Oddly enough, the movie line that came to me as I watched the closing of The Assasination of Jesse James by the Coward Robert Ford is, "I am haunted by waters." I assume the Brad Pitt connection made that inevitable, perhaps with my subconscious seeing Pitt's Paul Maclean as the type boy who under the same circumstances could become a Jesse James.
Those who know the James family saga and do not judge it by the standards of post-Civil War/Reconstruction cliches, and perhaps especially those who also know the story of Australia's Iron Outlaw Ned Kelly, will understand.
Because of the era and west of the Mississippi setting, most viewers will come to this film expecting a Western. The vast majority of those will also expect more action than this film delivers. But to its great merit, The Assasination of Jesse James is not what most would label a 'typical' Western. It is finely etched character study of three men: Jesse, Bob Ford, and his older brother Charlie. Each of the three actors is stunning in his portrayal, with Pitt so disciplined that his performace will strike most viewers as almost innocuous. I easily can make a case for Affleck as having deserved an Oscar and another for Rockwell having deserved a nomination.
Like Unforgiven, this film shows us the problems that come from media created and endlessly vomited celebrity by making the nickel/dime novels central to the action. Those products of mass produced reading material utterly falsifying the West, romanticizing both outlaws and the lawmen and privately hired killers sent after bank and train robbers, have forged the young Bob Ford into a hero worshiper who, somewhat like the later Mark David Chapman, will kill the object of his romanticized adoration.
The Assasination of Jesse James fails to genuflect before any cliches or political platitudes. Jesse is ruthless to protect himself and his identity, and he is shown being needlessly violent in the train robbery. But he also appears to be a man who would shuck it all to become something of a homebody (riding off on real cattle buying trips with Frank) if he were not caught in the trap of his own past and celebrity. Jesse, like a Greek tragic hero, seem to welcome, enen encourage, his death from behind.

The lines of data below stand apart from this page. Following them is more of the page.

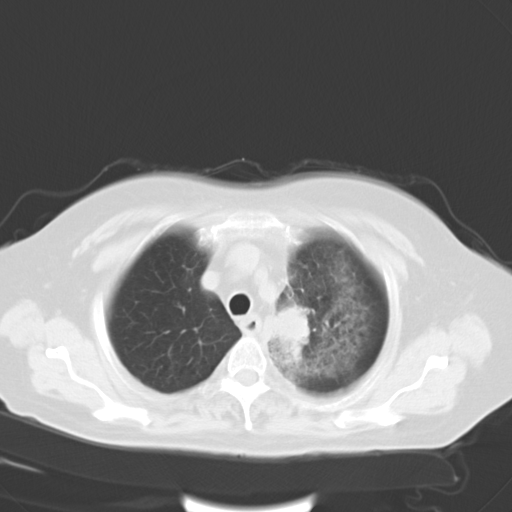
Chest CT, one axial slice. Reconstruction kernel B40f. Lung window (W 1500 / L -600 HU). 10 mm slice thickness. 512 × 512 image matrix, field of view 353 × 353 mm. Patient: female, 65 years. Case-level facts recorded for this patient, not image findings: clinical TNM (as recorded): T2b N1 M0.
Annotated regions visible in this slice (bounding box drawn by a radiologist):
- lung tumour (recorded histology: adenocarcinoma): bounding box (x1, y1, x2, y2) in pixels: (269, 304, 319, 366)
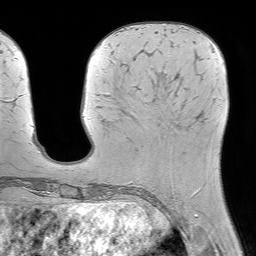
Breast MRI (dynamic contrast-enhanced), one axial slice. Cropped to one breast. Dynamic contrast-enhanced series, time point 2 of 7 at this slice position (early post-contrast). 1.5 T. TE 4.6 ms, TR 7.2 ms. 2.5 mm slice thickness. 256 × 256 image matrix, field of view 230 × 230 mm. Female patient.
Structures marked on this image (semi-automatically segmented with operator editing):
- enhancing-tissue mask used for the functional tumour volume (all voxels passing the contrast-enhancement thresholds inside the analysis volume; usually the tumour): bounding box (x1, y1, x2, y2) in pixels: (156, 96, 193, 196)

Bob is the ridiculously worshipful boy, teased by the older men, who comes to resent the object of his adoration, perhaps when he realizes that Jesse is indeed just a man, a complex, flawed man. Then the threats and rewards from the powers of government and big business are snares he will not evade. Bob then becomes the celebrity, playing himself onstage kiling Jesse James: the absurd world of the dime Western brought to life for monied city folk back east. Bob Ford, who had become the dancing bear for the rich folks who paid for Jesse's death, dies much as did Jesse: essentially a tragic figure, that which made him great inevitably marring his final days and striking him down.